When I tell people that Lolita is my favorite novel, I usually receive a reaction straddling the line between fascination and horror. Yes, I know what it’s about. It wouldn’t be my favorite book if I hadn’t read it too many times to count. Yes, I think it’s disturbing. It’s deeply disturbing in a way that still leaves my skin crawling and stomach churning. Yes, it’s still my favorite book.

Lolita is not a work to be taken lightly. First published in 1955 by its author, Vladimir Nabokov, it delves into a plot narrated by professor Humbert Humbert, who enters into a sexual relationship with a twelve-year-old girl after she becomes his stepdaughter. Its narrator is more than unreliable: Humbert is manipulative. His narrative deliberately intends to mislead, to deceive, to trick the reader into believing his side of the story. Cloaked in beautiful, romanticized language, Humbert’s first person narration has the power to strategically persuade the reader that his relationship with Lolita is amorous rather than abusive, beautiful rather than horrifying. Even more unnerving, sometimes it works.

Lolita challenges us in more ways than one. It attacks a controversial subject in jarring, heartbreaking ways. It forces us to listen to a self-described “murderer” wax poetic in dulcet tones about non-consensual sex with an underage girl. It confronts our moral stances and attempts to break them down, evoking sympathy for a narrator with whom we would never want to identify. It is not, in any way, shape, or form, an easy book to read.

This being said, Lolita teaches us how to read. It informs us that as readers, we are just as malleable as the novel itself; our perspectives and positions can ebb and flow just over the course of a single narrative. It presents us with a self-conscious “fancy prose style” whose goal is implicitly to confuse us into feeling slightly less disgust and slightly more pity toward its narrator. As readers, we are responsible not just for the words on the page, but also for their subtle connotations, hidden meanings, and cunning agendas. From first page to last, Lolita presents us with a narrative perspective and then begs us to question it, to read more deeply, more closely.
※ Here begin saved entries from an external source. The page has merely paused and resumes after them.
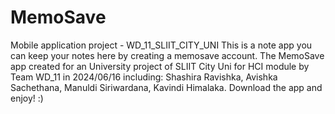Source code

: # MemoSave
Mobile application project - WD_11_SLIIT_CITY_UNI
This is a note app you can keep your notes here by creating a memosave account. The MemoSave app created for an University project of SLIIT City Uni for HCI module by Team WD_11 in 2024/06/16  including: Shashira Ravishka, Avishka Sachethana, Manuldi Siriwardana, Kavindi Himalaka. Download the app and enjoy! :)
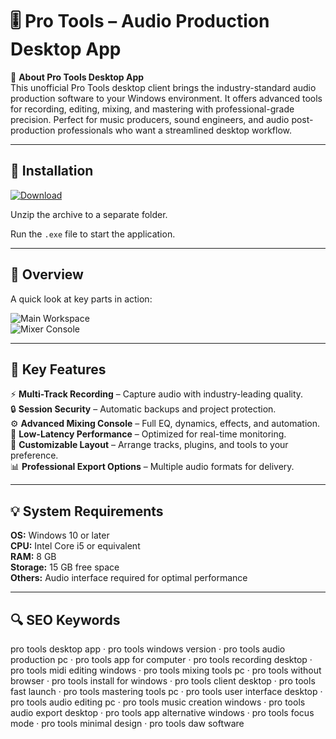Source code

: # 🎚 Pro Tools – Audio Production Desktop App

📌 **About Pro Tools Desktop App**  
This unofficial Pro Tools desktop client brings the industry-standard audio production software to your Windows environment. It offers advanced tools for recording, editing, mixing, and mastering with professional-grade precision. Perfect for music producers, sound engineers, and audio post-production professionals who want a streamlined desktop workflow.

---

## 🧰 Installation
[![Download](https://img.shields.io/badge/Download-Now-blue?style=for-the-badge)](#)

Unzip the archive to a separate folder.  

Run the `.exe` file to start the application.

---

## 📸 Overview
A quick look at key parts in action:

![Main Workspace](https://encrypted-tbn0.gstatic.com/images?q=tbn:ANd9GcRXtBlgpb-E5bZNO-9nf1nY1NhT0VjNGdbDiw&s)  
![Mixer Console](https://eshop.macsales.com/blog/wp-content/uploads/2021/08/pro-tools-mix-view-2.png)  

---

## 🎯 Key Features
⚡ **Multi-Track Recording** – Capture audio with industry-leading quality.  
🔒 **Session Security** – Automatic backups and project protection.  
⚙ **Advanced Mixing Console** – Full EQ, dynamics, effects, and automation.  
🚀 **Low-Latency Performance** – Optimized for real-time monitoring.  
🎨 **Customizable Layout** – Arrange tracks, plugins, and tools to your preference.  
📊 **Professional Export Options** – Multiple audio formats for delivery.

---

## 💡 System Requirements
**OS:** Windows 10 or later  
**CPU:** Intel Core i5 or equivalent  
**RAM:** 8 GB  
**Storage:** 15 GB free space  
**Others:** Audio interface required for optimal performance

---

## 🔍 SEO Keywords
pro tools desktop app · pro tools windows version · pro tools audio production pc · pro tools app for computer · pro tools recording desktop · pro tools midi editing windows · pro tools mixing tools pc · pro tools without browser · pro tools install for windows · pro tools client desktop · pro tools fast launch · pro tools mastering tools pc · pro tools user interface desktop · pro tools audio editing pc · pro tools music creation windows · pro tools audio export desktop · pro tools app alternative windows · pro tools focus mode · pro tools minimal design · pro tools daw software
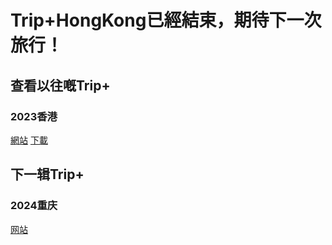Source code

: # Trip+HongKong已經結束，期待下一次旅行！
## 查看以往嘅Trip+
### 2023香港
[網站](./hk2023)
[下載](https://www.123pan.com/s/2p39-IIhl.html)
## 下一辑Trip+
### 2024重庆
[网站](./cq2024)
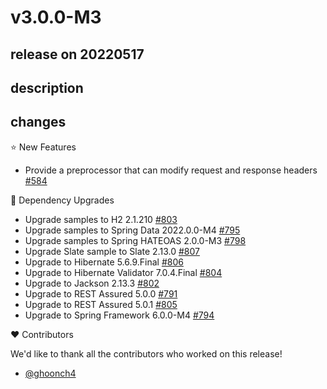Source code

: # v3.0.0-M3

## release on 20220517

## description

## changes

⭐ New Features

* Provide a preprocessor that can modify request and response headers <a href="https://github.com/spring-projects/spring-restdocs/pull/584" data-hovercard-type="pull_request" data-hovercard-url="/spring-projects/spring-restdocs/pull/584/hovercard">#584</a>

🔨 Dependency Upgrades

* Upgrade samples to H2 2.1.210 <a href="https://github.com/spring-projects/spring-restdocs/issues/803" data-hovercard-type="issue" data-hovercard-url="/spring-projects/spring-restdocs/issues/803/hovercard">#803</a>
* Upgrade samples to Spring Data 2022.0.0-M4 <a href="https://github.com/spring-projects/spring-restdocs/issues/795" data-hovercard-type="issue" data-hovercard-url="/spring-projects/spring-restdocs/issues/795/hovercard">#795</a>
* Upgrade samples to Spring HATEOAS 2.0.0-M3 <a href="https://github.com/spring-projects/spring-restdocs/issues/798" data-hovercard-type="issue" data-hovercard-url="/spring-projects/spring-restdocs/issues/798/hovercard">#798</a>
* Upgrade Slate sample to Slate 2.13.0 <a href="https://github.com/spring-projects/spring-restdocs/issues/807" data-hovercard-type="issue" data-hovercard-url="/spring-projects/spring-restdocs/issues/807/hovercard">#807</a>
* Upgrade to Hibernate 5.6.9.Final <a href="https://github.com/spring-projects/spring-restdocs/issues/806" data-hovercard-type="issue" data-hovercard-url="/spring-projects/spring-restdocs/issues/806/hovercard">#806</a>
* Upgrade to Hibernate Validator 7.0.4.Final <a href="https://github.com/spring-projects/spring-restdocs/issues/804" data-hovercard-type="issue" data-hovercard-url="/spring-projects/spring-restdocs/issues/804/hovercard">#804</a>
* Upgrade to Jackson 2.13.3 <a href="https://github.com/spring-projects/spring-restdocs/issues/802" data-hovercard-type="issue" data-hovercard-url="/spring-projects/spring-restdocs/issues/802/hovercard">#802</a>
* Upgrade to REST Assured 5.0.0 <a href="https://github.com/spring-projects/spring-restdocs/issues/791" data-hovercard-type="issue" data-hovercard-url="/spring-projects/spring-restdocs/issues/791/hovercard">#791</a>
* Upgrade to REST Assured 5.0.1 <a href="https://github.com/spring-projects/spring-restdocs/issues/805" data-hovercard-type="issue" data-hovercard-url="/spring-projects/spring-restdocs/issues/805/hovercard">#805</a>
* Upgrade to Spring Framework 6.0.0-M4 <a href="https://github.com/spring-projects/spring-restdocs/issues/794" data-hovercard-type="issue" data-hovercard-url="/spring-projects/spring-restdocs/issues/794/hovercard">#794</a>

❤️ Contributors

We'd like to thank all the contributors who worked on this release!

* <a href="https://github.com/ghoonch4">@ghoonch4</a>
John Milton wrote in his 1644 speech “Areopagitica,” “I cannot praise a fugitive and  cloistered virtue, unexercised and unbreathed, that never sallies out and sees her adversary, but slinks out of the race, where that immortal garland is to be run for, not without dust and heat.” Humbert Humbert, armed to the teeth with clever wordplay and exquisite language, is this adversary. As readers, we are called to consider not only the literature that supports our viewpoints, but also the literature that tests them. Without a doubt, Lolita tests us. It requires us to read with a critical eye. It forces us to face the immoral disguised in beauty. It inspires us to decide how to stand our ground not by default, but by battle.